PROFESSOR GORSHKOV LAID BARE.
Monday the 23rd
I spent the following morning giving evidence at coroner’s court. It was an open and shut case of suicide by strangulation. What made it somewhat irregular was that the victim had placed a noose around his neck, then succeeded in lassoing the ten forty train to Ipswich.
“A very poor choice,” lamented my housemate when I related the story to him later that evening. “The eleven fifteen to Brighton is a far superior selection. In some stretches, the scenery is quite breathtaking.”
“I’ll be sure to pass your comments to the coroner, Fairfax. As a matter of fact, I was surprised that you didn’t take an interest in the case.”
“It is my frank experience that in cases of suicide by public transport, one will often wait for what feels like an eternity for such a case to arise, only to have several come about at precisely the same moment.”

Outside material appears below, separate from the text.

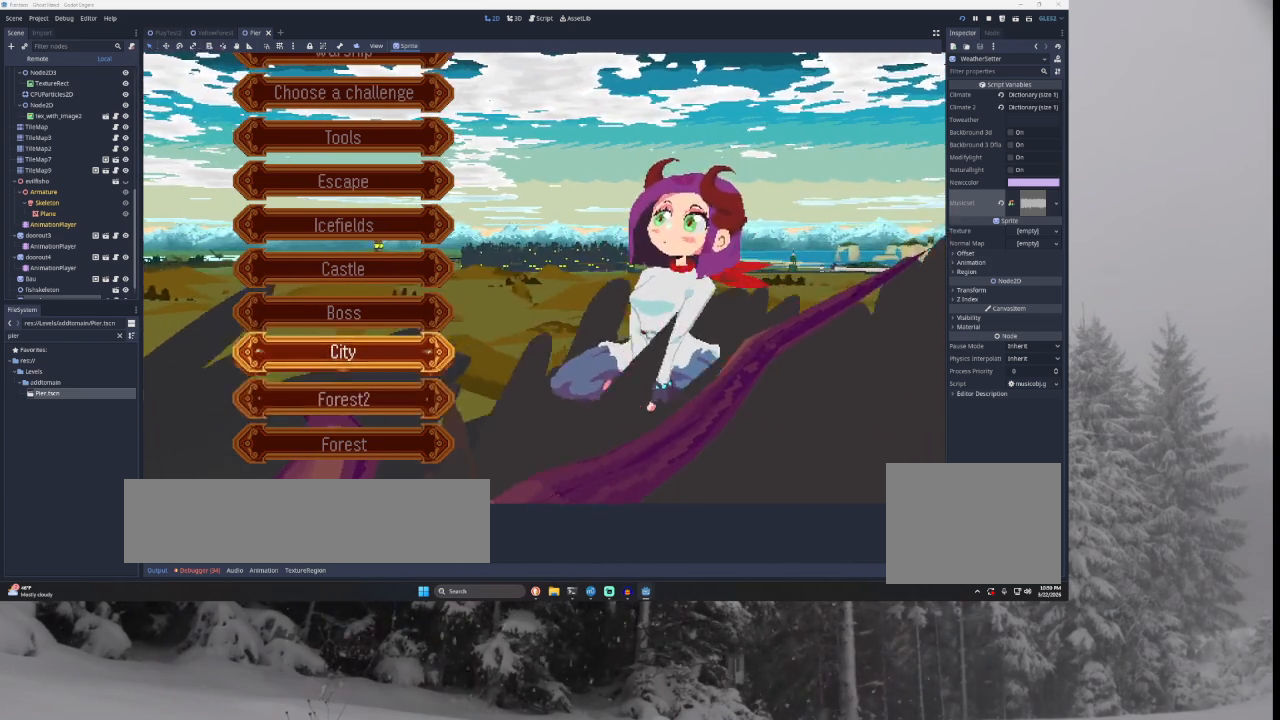
{"buttons": [], "left_stick": "up", "right_stick": "center", "events": [[67, "left_stick", "center"], [133, "left_stick", "down"], [267, "left_stick", "center"], [400, "left_stick", "up"]]}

“Isn’t it always the way? Oh, I almost forgot, I managed to obtain Professor Gorshkov’s autopsy report.”
“Capital fellow. May I take a look?”
Urban-Smith’s instinct to review the autopsy report had been a sound one. The cause of death was not as simple as I had first believed. I have reproduced the salient features of said report, with my annotations in brackets. The full report can be accessed HERE.
“These are the findings of a post-mortem examination carried out at 10 A.M on Tuesday, the 10th October, 2006 on the body of Professor Trofim Gorshkov. Professor Gorshkov is reported to have collapsed suddenly after an epileptic fit on the evening of Friday, the 6th of this month.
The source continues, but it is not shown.